Hi, What is the maximum voltage a level than can be given as an input on a pin on nrf51-dk? I've measured VDD at 2.91V. Is it from VDD-0.3 to VDD? If yes, is there a way to give 5v as input to a pin? Thanks in advance for the answer :)
Hi, What is the maximum voltage a level than can be given as an input on a pin on nrf51-dk? I've measured VDD at 2.91V. Is it from VDD-0.3 to VDD? If yes, is there a way to give 5v as input to a pin? Thanks in advance for the answer :)
Hi
Have a look at the Hardware reference files for the nRF51 DK. This is the power supply layout:
As you can see, the 5 volts at the USB port is actually the only input voltage with a 3.3V voltage regulator (U3). The battery connector and header P21 is not regulated at all. All three voltage inputs are protected by a Low Forward Voltage Drop diode SD103ATW. The voltage drops across these diodes are ~0.3V. This is why you only see ~3.0V on VDD_nRF when you apply 3.3V on one of the inputs.
So to answer your question; you can only supply 5 volts to the USB port. The maximum supply voltage of the nRF51 is 3.6V (read the Product Specification). Hence, you can not attach a power supply with voltages greater than 3.9V on the unregulated input ports. This assumes that you have not bypassed the protection diodes so your VDD_nRF voltage will be 3.9V-0.3V = 3.6V.
Thanks for the answer. So, I should be alright if I give a signal with voltage level 3.3V to the digital pin of nrf. My other question was, is there any way in which I can give signal of voltage level 5V to the digital pin of nrf without damaging the board and without using step down circuit?
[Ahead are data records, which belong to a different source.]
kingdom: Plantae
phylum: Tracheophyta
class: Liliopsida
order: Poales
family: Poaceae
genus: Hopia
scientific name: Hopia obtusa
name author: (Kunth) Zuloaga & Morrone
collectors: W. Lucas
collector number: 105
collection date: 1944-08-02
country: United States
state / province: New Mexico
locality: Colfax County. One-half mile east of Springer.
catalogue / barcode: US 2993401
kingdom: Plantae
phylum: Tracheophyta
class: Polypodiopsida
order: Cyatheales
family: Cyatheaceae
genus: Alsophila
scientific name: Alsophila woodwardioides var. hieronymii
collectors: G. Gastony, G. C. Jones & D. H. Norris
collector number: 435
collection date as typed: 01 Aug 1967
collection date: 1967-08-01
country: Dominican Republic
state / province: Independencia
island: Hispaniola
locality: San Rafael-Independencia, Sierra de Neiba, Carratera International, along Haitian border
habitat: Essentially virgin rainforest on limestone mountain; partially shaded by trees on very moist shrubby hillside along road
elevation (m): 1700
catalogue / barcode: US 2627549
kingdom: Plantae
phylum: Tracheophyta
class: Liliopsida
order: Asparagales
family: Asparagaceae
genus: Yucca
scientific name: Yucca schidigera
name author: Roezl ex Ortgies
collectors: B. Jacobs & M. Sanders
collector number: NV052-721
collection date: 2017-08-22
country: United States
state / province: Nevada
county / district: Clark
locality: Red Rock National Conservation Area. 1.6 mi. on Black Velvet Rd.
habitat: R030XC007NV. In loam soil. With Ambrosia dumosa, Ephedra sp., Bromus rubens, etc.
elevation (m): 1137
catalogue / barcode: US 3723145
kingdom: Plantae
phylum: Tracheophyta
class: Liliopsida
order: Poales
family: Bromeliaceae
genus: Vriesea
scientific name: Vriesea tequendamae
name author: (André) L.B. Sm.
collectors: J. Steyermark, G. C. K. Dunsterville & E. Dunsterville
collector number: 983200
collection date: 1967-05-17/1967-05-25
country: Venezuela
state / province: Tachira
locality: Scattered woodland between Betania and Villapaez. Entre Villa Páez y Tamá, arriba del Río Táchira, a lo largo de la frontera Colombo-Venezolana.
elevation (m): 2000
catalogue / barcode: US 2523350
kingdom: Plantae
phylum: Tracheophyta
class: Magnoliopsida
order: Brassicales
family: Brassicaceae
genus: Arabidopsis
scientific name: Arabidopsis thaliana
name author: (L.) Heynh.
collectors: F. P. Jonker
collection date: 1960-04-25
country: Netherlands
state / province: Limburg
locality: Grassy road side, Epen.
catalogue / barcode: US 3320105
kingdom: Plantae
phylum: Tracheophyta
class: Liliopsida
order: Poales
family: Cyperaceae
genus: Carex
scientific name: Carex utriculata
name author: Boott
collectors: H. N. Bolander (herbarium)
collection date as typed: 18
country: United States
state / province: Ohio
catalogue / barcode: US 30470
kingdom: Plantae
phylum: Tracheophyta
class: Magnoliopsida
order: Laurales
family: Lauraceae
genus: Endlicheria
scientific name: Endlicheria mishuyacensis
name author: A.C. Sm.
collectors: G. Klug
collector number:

Are the digital pins tolerant to VDD to VDD-0.3 only or is there any other range?
There is a protection diode between the GPIO input and Vdd on the nRF. The forward voltage drop over this diode is ~0.3V and hence, it will start leading current at Vdd + ~0.3V. It is possible to put a resistor in series with your input signal and the GPIO pin to limit the current that will flow through the diode when you connect a 5V signal.